Gerade hier bringt der umfangreiche Anhang (321-419) detaillierte und übersichtlich präsentierte Informationen in Gestalt von Biogrammen, Stammbäumen und Auflistungen der einzelnen katholischen und reformierten Amtsträger. Darüber hinaus findet man auch 30 bislang unveröffentlichte Schlüsseldokumente zum Wirken der chambre de l'Édit von Castres und schließlich ein Namenregister.
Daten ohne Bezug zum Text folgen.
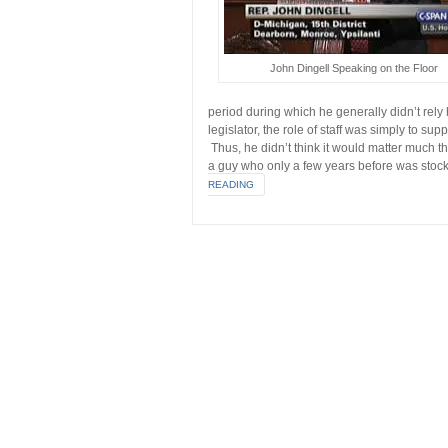
John Dingell Speaking on the Floor
period during which he generally didn’t rely
legislator, the role of staff was simply to sup
Thus, he didn’t think it would matter much 
a guy who only a few years before was stoc
READING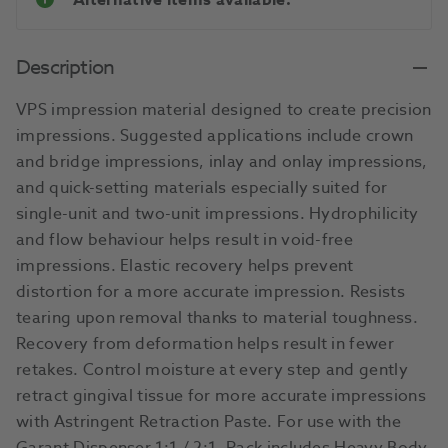
Alternative items available.
Description
VPS impression material designed to create precision
impressions. Suggested applications include crown
and bridge impressions, inlay and onlay impressions,
and quick-setting materials especially suited for
single-unit and two-unit impressions. Hydrophilicity
and flow behaviour helps result in void-free
impressions. Elastic recovery helps prevent
distortion for a more accurate impression. Resists
tearing upon removal thanks to material toughness.
Recovery from deformation helps result in fewer
retakes. Control moisture at every step and gently
retract gingival tissue for more accurate impressions
with Astringent Retraction Paste. For use with the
Die Untersuchung ist nicht nur für Spezialisten der französischen Geschichte der Frühen Neuzeit interessant. Der Blick auf die Situation in Frankreich hilft auch, das Exemplarische wie auch das Besondere der Situation im Reich nach dem Augsburger Religionsfrieden 1555 zu verstehen. Man versuchte, den für das Gemeinwesen und die funktionierende Staatlichkeit bedrohlichen Konfessionskonflikt durch die Arbeit von paritätisch besetzten Gremien in Justiz und Verwaltung einzudämmen. C.s Untersuchung zeigt, dass dies im Falle der chambre de l'Édit von Castres mehrere Jahrzehnte recht gut gelang. Ein Unterschied zur Situation im Reich, die durch die erstarkende Territorialherrschaft der Fürsten gekennzeichnet ist, sticht in die Augen: Das Gebiet um Castres war wie weite Teile des unter Einfluss des Hauses Navarra stehenden Südens Frankreichs bereits früh protestantisch geworden. Die Schaffung der chambre de l'Édit von Castres hatte einen wesentlichen Anteil daran, dass sich Katholiken in manchen Gegenden überhaupt erst wieder etablieren konnten. Insofern war die im Unterschied zu anderen Gerichten (Paris und Rouen) paritätische Besetzung im Interesse der katholischen Könige. Mitte des 17. Jh.s hatte die chambre de l'Édit von Castres ihren Zweck erfüllt und wurde entsprechend 1679, sechs Jahre vor der Aufhebung des Edikts von Nantes aufgelöst.